Publié le 16 novembre 2023 16:56:00. Une enquête révèle l’implication de près de 300 agents de la police péruvienne dans des activités criminelles, allant de la fourniture d’armes à des gangs à la divulgation d’informations confidentielles à des organisations criminelles. Cette affaire soulève de sérieuses questions sur la corruption au sein des forces de l’ordre.
- Près de 300 agents de la police nationale péruvienne (PNP) sont actuellement sous enquête pour des liens avec la criminalité organisée.
- Les accusations incluent la fourniture d’armes, de véhicules et d’informations confidentielles à des groupes criminels.
- Les parquets spécialisés dans la lutte contre la criminalité organisée concentrent la majorité des dossiers.
Une enquête interne à la police nationale péruvienne (PNP) a mis en évidence une infiltration croissante de la criminalité au sein de ses rangs. Le rapport, transmis le mois dernier au chef de la Direction nationale d’investigation criminelle (Dirnic), le général Zenón Loayza Díaz, révèle que les agents impliqués, bien que comprenant majoritairement du personnel subalterne, incluent également des officiers de rang intermédiaire.

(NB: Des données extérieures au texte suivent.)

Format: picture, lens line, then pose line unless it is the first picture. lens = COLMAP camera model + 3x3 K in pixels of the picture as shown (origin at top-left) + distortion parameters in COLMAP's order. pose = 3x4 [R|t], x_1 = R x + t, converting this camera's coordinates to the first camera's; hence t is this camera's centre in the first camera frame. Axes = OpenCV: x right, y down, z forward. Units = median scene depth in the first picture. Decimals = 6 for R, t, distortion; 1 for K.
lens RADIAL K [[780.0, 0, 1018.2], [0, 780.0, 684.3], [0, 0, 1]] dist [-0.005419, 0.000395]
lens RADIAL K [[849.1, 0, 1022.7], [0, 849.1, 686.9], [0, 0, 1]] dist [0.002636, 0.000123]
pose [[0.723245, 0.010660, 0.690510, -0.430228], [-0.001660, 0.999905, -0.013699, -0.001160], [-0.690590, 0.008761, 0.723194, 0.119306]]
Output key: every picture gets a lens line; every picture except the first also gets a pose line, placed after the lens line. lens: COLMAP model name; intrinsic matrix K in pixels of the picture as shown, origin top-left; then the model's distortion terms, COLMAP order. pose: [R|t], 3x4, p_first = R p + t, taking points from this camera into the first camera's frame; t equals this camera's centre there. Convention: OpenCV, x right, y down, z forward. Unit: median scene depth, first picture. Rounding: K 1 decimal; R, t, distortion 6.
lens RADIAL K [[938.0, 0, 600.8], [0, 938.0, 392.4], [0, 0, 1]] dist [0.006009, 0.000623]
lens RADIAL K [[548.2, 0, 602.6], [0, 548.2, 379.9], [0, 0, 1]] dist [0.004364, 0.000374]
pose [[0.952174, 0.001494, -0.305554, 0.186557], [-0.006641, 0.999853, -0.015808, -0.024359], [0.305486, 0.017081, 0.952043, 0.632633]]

La forme de criminalité la plus fréquemment constatée est la transmission d’informations confidentielles issues d’opérations ou d’enquêtes policières à des membres d’organisations criminelles. Vient ensuite la fourniture d’armes à feu, de munitions, de chaînes ou de véhicules officiels aux gangs, que ce soit par la cession de véhicules de l’État ou par le transport de membres de ces organisations.
L’enquête a également révélé des cas de dissimulation de troupes visant à entraver les enquêtes et à favoriser les activités des organisations criminelles.
Les 242 dossiers fiscaux impliquant ces agents sont répartis entre les différents parquets spécialisés dans la lutte contre la criminalité organisée. Les parquets supraprovinciaux, chargés d’enquêter sur les organisations criminelles à l’échelle nationale, concentrent le plus grand nombre de dossiers, avec un total de 15 affaires.
Le parquet provincial spécialisé dans le crime organisé du nord-ouest, qui couvre notamment Lima Norte, enregistre quant à lui neuf cas.
—Derniers cas révélés—
Récemment, le sous-officier Alejandro Morales Rivera, 32 ans, affecté au commissariat de Bocanegra à Callao, a été impliqué dans une affaire de collaboration avec Los Yepes, une organisation criminelle spécialisée dans l’extorsion de transporteurs et de commerçants du port de Chalaco. Une perquisition effectuée en août dernier au domicile de l’organisation et au casier du sous-officier a permis de découvrir des armes et des munitions qui n’appartenaient pas à l’institution policière.
Le parquet spécialisé enquête également sur Los Piratas, un groupe criminel composé d’au moins 20 agents de la police des renseignements en poste à Tarapoto. Des communications interceptées révèlent comment ces policiers coordonnaient des agressions avec une précision opérationnelle, en utilisant des informations classifiées et des ressources institutionnelles à des fins criminelles.
—Vers des solutions—
Le parquet spécialisé dans la criminalité organisée recommande au commandement de la PNP d’« intensifier le renseignement et le contre-espionnage afin de détecter précocement les réseaux de corruption et les personnels qui les composent ».
L’ancien vice-ministre de la Sécurité publique, Nicolás Zevallos, estime que la police doit mettre en œuvre des mécanismes de renseignement pour identifier ces cas et y répondre rapidement.
« Cela impliquerait de renforcer l’inspection afin qu’elle remplisse pleinement ses fonctions. »
Nicolás Zevallos, ancien vice-ministre de la Sécurité publique
Zevallos souligne également que les procédures de sanction sont souvent lentes et trop protectrices envers les policiers mis en cause.
« Ils font systématiquement appel. »
Nicolás Zevallos, directeur de l’Institut de criminologie

Nicolás Zevallos souligne que la police devrait mettre en place des mécanismes de renseignement pour détecter ces cas et les traiter rapidement. (Photo : Renzo Salazar / El Comercio)
Ce journal a sollicité un entretien formel auprès de la Direction des Communications de la PNP, mais n’a reçu aucune réponse concrète au moment de la mise sous presse. Des commentaires ont également été demandés au chef de la PNP, le général Óscar.